Von Hans-Ingo Appenzeller
Sinsheim. Der SV Tiefenbach, so weisen es die Tabellen aus, besaß vor 50 Jahren die treffsicherste Formation aller 46 Mannschaften, die in der Spielzeit 1969/70 im Fußballkreis Sinsheim von der B-Klasse bis hoch in die 2. Amateurliga aktiv waren. Das bedeutete für die SVler zwar die Meisterschaft in der B-Klasse, Staffel Süd, aber nicht den Aufstieg. 33 Tore weniger, wenn auch an nur 24 Spieltagen, standen bei der TSG Hoffenheim zu Buche.
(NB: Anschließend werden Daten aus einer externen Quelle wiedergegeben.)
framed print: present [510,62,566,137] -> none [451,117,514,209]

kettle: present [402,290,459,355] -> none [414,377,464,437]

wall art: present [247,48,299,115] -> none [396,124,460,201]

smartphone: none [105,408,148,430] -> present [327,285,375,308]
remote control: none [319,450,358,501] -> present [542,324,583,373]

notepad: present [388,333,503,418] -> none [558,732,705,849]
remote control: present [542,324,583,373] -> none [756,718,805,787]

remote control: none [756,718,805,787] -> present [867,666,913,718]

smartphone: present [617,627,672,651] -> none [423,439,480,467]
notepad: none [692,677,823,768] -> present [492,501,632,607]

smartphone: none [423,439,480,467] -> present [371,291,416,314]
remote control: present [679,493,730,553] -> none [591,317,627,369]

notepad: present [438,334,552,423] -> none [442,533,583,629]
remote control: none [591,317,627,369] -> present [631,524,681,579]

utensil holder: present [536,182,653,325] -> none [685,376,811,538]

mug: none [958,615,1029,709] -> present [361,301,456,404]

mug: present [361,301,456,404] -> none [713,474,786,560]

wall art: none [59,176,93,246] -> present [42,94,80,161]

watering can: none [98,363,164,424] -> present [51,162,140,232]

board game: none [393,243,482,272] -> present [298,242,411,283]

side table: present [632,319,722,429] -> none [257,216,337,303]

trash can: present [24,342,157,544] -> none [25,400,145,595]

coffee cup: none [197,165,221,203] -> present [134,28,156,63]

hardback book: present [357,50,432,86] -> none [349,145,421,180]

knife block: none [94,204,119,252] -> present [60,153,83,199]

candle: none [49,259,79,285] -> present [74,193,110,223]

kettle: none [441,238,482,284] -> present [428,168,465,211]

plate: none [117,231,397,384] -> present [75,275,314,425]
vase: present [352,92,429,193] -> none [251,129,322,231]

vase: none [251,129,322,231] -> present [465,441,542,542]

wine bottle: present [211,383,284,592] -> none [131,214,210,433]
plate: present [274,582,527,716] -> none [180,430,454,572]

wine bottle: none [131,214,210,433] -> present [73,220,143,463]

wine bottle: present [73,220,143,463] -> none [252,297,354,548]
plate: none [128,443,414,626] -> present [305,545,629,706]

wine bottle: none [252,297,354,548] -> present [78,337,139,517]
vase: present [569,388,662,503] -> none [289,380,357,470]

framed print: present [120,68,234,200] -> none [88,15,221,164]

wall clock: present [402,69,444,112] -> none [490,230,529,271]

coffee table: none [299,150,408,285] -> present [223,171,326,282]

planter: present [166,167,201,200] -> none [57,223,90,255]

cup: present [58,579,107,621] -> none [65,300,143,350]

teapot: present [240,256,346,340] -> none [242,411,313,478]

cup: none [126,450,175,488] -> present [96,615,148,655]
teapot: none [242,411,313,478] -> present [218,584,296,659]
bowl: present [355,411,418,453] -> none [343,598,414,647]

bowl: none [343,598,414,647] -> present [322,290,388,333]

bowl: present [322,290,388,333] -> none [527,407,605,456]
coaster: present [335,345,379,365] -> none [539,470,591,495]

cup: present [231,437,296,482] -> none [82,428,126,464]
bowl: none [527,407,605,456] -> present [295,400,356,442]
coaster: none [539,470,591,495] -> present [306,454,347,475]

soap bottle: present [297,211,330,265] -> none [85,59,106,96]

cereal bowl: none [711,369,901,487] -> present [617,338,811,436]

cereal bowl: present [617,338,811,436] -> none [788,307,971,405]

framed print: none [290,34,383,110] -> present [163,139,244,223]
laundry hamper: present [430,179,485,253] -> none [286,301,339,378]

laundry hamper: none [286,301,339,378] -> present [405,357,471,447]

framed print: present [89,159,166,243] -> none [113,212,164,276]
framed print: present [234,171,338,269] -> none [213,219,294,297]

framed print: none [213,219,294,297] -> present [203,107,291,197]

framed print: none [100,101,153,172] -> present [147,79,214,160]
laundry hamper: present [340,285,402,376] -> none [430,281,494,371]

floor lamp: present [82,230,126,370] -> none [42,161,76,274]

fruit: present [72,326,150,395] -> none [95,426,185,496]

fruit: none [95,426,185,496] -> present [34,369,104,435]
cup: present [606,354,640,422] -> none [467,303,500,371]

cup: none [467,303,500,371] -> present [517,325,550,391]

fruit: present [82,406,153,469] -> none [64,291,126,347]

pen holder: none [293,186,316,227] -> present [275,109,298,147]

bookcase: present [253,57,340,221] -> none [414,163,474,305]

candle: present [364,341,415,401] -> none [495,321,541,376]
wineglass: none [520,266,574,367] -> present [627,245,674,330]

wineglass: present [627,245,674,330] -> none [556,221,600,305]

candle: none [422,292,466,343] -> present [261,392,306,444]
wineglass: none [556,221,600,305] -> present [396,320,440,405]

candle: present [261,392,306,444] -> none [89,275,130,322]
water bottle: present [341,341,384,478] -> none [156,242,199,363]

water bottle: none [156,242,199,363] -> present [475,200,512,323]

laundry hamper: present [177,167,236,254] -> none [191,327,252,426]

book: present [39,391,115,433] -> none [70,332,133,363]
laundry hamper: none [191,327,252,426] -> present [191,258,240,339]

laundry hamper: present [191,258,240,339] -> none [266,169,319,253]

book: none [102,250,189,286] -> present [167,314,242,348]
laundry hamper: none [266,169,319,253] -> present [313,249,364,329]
Mit diesen und nur 18 Gegentoren sammelten die Männer aus "Hoffe" vor einem halben Jahrhundert 36:6 Punkte, was in der B-Klasse Nord unübertroffen blieb und den Aufstieg bedeutete.
Für die TSG Hoffenheim endete die Saison 1969/70 mit der dritten Meisterschaft und dem dritten Aufstieg nach dem Krieg. Waren die Hoffenheimer in der Nachkriegszeit dreimal Vizemeister der Nord-Staffel geworden, reichte es nach der Spielzeit 1956/57 zum Titelgewinn und dem ersten Aufstieg. Die TSGler hielten nur eine Saison die Klasse und verpassten danach zweimal nacheinander als Vizemeister den Wiederaufstieg. Deshalb folgte die zweite Meisterfeier erst 1960/61. Danach blieben die Blau-Weißen bis einschließlich der Runde 1964/65 im Kreisoberhaus.
Als die Neueinteilung des Kreises in Bezirksliga, Kreisklasse A und B vollzogen wurde, genügte ein fünfter Tabellenplatz in der B-Klasse Nord für die neue A-Klasse. Ab der Spielzeit 1987/88 begann unter Trainer Helmut Jedele eine erste Hochphase. Zunächst wurde die TSG Meister der A-Klasse. Nach einem Jahr ging es zwar wieder in die B-Klasse zurück, doch ab 1990/91 führte der Fahrstuhl nur noch in eine Richtung: nach oben. Meister der B-Klasse, 1991/92 Meisterschaft und Aufstieg in die Bezirksliga, 1996 in die Landesliga, das Jahr danach – unter Trainer Roland Schmitt – in die Verbandsliga.

Vor 50 Jahren aktivierten sich die TSGler – auf dem Platz, aber auch drum herum. Nachdem das Intermezzo auf fremden Plätzen und im provisorischen, später nicht mehr für den Spielbetrieb genehmigten "Ochsenkopfstadion" nahe der Elsenz Richtung Sinsheim beendet und der neue Platz am "Großen Wald" fertiggestellt war, gingen die TSG-Verantwortlichen an den Bau eines Klubhauses. Außerdem formierte sich ein neues Team. Mit den Neuen Alfred Grab, Gerhard Denk und Werner Wiedemann sorgte ein Trio für einen Aufschwung und eine überzeugende Meisterschaft. "Wir waren damals gewiss nicht der Favorit. Das war der SV Grombach", erinnert sich Werner Wiedemann. Eine der zwei Niederlagen kassierten die Hoffenheimer in der Vorrunde gegen Grombach, doch revanchierten sie sich in der Rückserie und machten den Weg frei für den Titel.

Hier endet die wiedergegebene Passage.